━━ PASSAGE PROVIDED ━━

BROADLY: When did you get here?
María de los Ángeles: We were working in the Oaxaca emergency, where there was another earthquake. They sent us here on [September 19], and we got here on the 20th because of a problem with the ambulance that was bringing us. Here, there's nothing that differentiates us. We've all been here since dawn, sleeping for a while wherever we can, [regardless of] gender or age. That's how I think it should be. We are experiencing a truly united Mexico, just how we've always wanted. What a shame that these things had to happen in order for the people to unite.

Has this been emotionally intense?
I've set my emotions aside. If others see you as weak they cast you aside, but definitely the most intense time was during the sound tests and thermal imaging at a multi-family home in Tlalpan. When someone screams, 'There's life!' you know that there is someone there waiting for you.


We're going to stay here until we've removed the last stone, roughly another week. After that, I'll take a bit of a break and spend some time with my family, hold them tight and forget about material things that aren't important.


BROADLY: Have you volunteered before?

━━━

__TASK DESCRIPTION__: Reproduce everything in the interview from "Has this been" down to "that aren't important.".

━━ SUPPLIED ENTRIES ━━

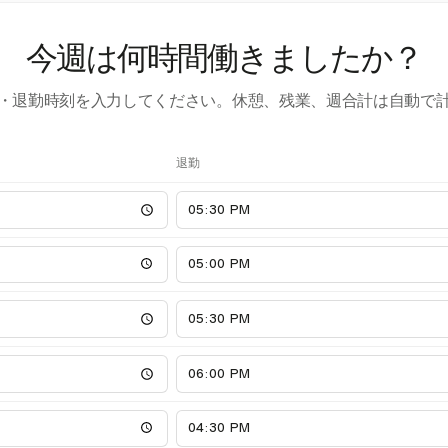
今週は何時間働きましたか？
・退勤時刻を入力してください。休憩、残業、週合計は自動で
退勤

━━━
━━ SUPPLIED ENTRIES ━━

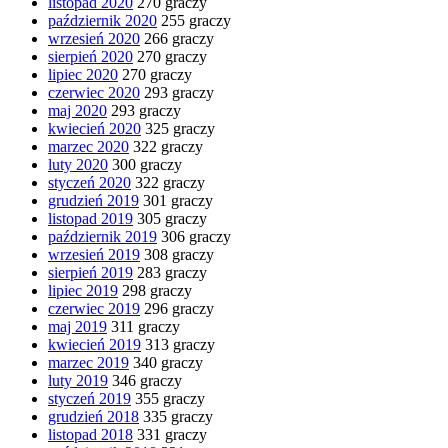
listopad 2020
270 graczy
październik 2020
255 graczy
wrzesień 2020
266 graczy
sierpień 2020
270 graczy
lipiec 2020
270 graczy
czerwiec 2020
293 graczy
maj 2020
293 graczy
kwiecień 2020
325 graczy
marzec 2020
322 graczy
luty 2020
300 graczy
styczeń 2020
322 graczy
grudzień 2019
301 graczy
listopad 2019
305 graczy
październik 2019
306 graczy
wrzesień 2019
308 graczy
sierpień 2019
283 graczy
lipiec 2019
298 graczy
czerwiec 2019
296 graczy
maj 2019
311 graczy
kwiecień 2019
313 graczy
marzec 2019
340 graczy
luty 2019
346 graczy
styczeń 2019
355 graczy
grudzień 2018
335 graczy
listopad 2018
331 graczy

━━━

__PROBLEM SOLUTION__:
Has this been emotionally intense?
I've set my emotions aside. If others see you as weak they cast you aside, but definitely the most intense time was during the sound tests and thermal imaging at a multi-family home in Tlalpan. When someone screams, 'There's life!' you know that there is someone there waiting for you.


We're going to stay here until we've removed the last stone, roughly another week. After that, I'll take a bit of a break and spend some time with my family, hold them tight and forget about material things that aren't important.